Les noms de Michel Foucault et Jacques Derrida, mais aussi de Gilles Deleuze ou Jean Baudrillard, sont devenus aux Etats-Unis, au tournant des années 80, de véritables opérateurs de radicalité, les sésames d'une exploration sans concession de la condition minoritaire et de l'identité multiple : leur seule mention irradie dès lors le texte ou l'orateur qui les citent d'un prestige politique et théorique que ne dispense aucun autre nom propre, pas même aujourd'hui, à l'heure où l'université américaine tente de se mobiliser contre le pouvoir conservateur - à l'heure où elle cherche la parade au nouvel ordre mondial néoconservateur -, ceux de Noam Chomsky ou Antonio Negri.

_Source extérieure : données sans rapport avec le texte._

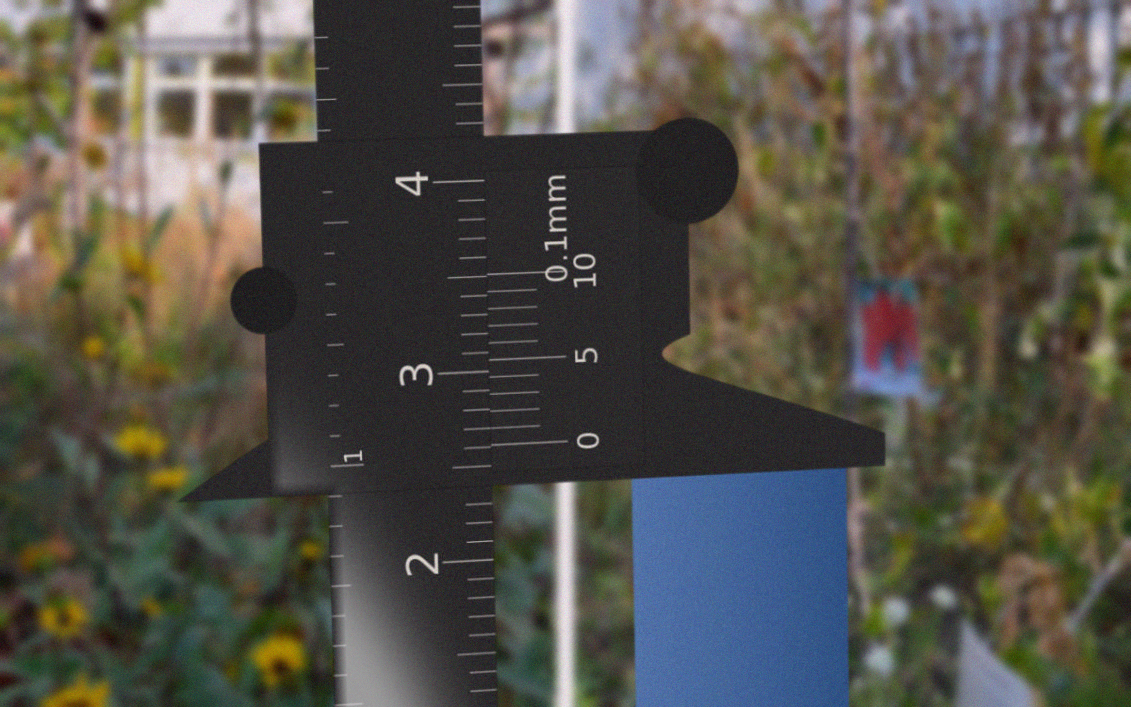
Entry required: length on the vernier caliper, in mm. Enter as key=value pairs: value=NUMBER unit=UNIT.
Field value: value=26.1 unit=mm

Une puissance d'évocation sans égale est ainsi attachée aux noms de ceux que l'université américaine, qui les regroupa aussitôt (malgré leurs divergences) pour optimiser la productivité symbolique de leur usage, appelle indifféremment, depuis trois décennies, les poststructuralistes, les penseurs intensifs ou de la différence, ou même les Nietzsche français.
Dans ce contexte, le moindre des paradoxes n'est pas l'incroyable situation de chiasme transatlantique qu'inaugure ce transfert intellectuel : au moment même où ces oeuvres viennent justifier l'affirmation des politiques identitaires et nourrir un nouveau discours politique dans l'Amérique divisée de Ronald Reagan - jusqu'à y devenir les produits les mieux cotés sur le « marché des biens symboliques » de l'université américaine -, elles sont peu à peu éclipsées du devant de la scène dans la France de François Mitterrand, au profit d'un retour organisé à l'universalisme kantien et au libéralisme tocquevillien.

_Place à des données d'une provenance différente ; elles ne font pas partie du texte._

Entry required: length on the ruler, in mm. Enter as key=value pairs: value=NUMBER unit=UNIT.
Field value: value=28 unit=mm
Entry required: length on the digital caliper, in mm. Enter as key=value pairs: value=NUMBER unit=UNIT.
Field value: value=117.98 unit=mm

Un paradoxe qui renvoie aux liens du champ intellectuel avec l'espace médiatico-politique dans chacun des deux pays : dans le cas français, le dogme humanitaire et la nouvelle religion de la démocratie se trouvaient mieux adaptés à la gauche au pouvoir que les micropolitiques et les révolutions « désirantes » de la décennie précédente ; dans le modèle américain, l'arène intellectuelle, limitée aux bornes des campus, s'approprie d'autant plus volontiers les pensées les plus critiques que ces « tempêtes dans une théière » que sont outre-Atlantique les joutes universitaires n'y risquent en rien de déstabiliser Washington, ni d'être relayées par CNN.

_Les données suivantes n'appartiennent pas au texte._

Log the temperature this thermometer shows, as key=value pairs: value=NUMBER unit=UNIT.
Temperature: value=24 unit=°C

Mais pour éclairer ce contexte singulier, et comprendre que cette « invention » américaine de la théorie française relève moins d'un phénomène d'importation que de procédures de détournement et d'hybridation culturels, il faut revenir sur les différentes étapes du processus.
Pionniers et convergences contreculturelles
Au seuil des nombreux récits américains consacrés à l'aventure « french-théoriste », le mois d'octobre 1966 est souvent recodé en moment fondateur : soucieuse de présenter à ses étudiants le structuralisme qui fait alors rage en Europe, l'université Johns-Hopkins organise un symposium où interviennent de concert une douzaine d'invités français d'ordinaire associés à la mouvance structuraliste (mais qui cette fois n'hésitent pas à critiquer les « sciences » triomphantes de la structure), dont Lucien Goldman, Jacques Lacan, Roland Barthes et J. Derrida.
Ce dernier, dans une communication qui fera date, invite à substituer à la face « négative, nostalgique » du structuralisme, qui « rêve de déchiffrer une vérité », une pensée qui « affirme le jeu et tente de passer au-delà de l'homme et de l'humanisme 1 ». C'est l'invention française, mais en terra americana, du poststructuralisme, premier d'une longue série de courants (postmodernisme, postcolonialisme...) dont le préfixe « post » sonne comme un lapsus, comme l'aveu d'une distance infranchissable du présent historique au travail théorique, lequel affirme dès lors ne pouvoir toujours arriver qu'après l'événement. Mais à l'aube des années 70, nous n'en sommes pas encore là. Car la décennie qui commence verra les militants des années 60 retourner à leurs études, les cellules combattantes montées à Berkeley ou Columbia se dissoudre l'une après l'autre, et la thématique même de la transgression évoluer du terrain politique (Viêtnam, droits civiques, capitalisme) vers des avatars esthétiques et existentiels (drogues, musique, libertés sexuelles).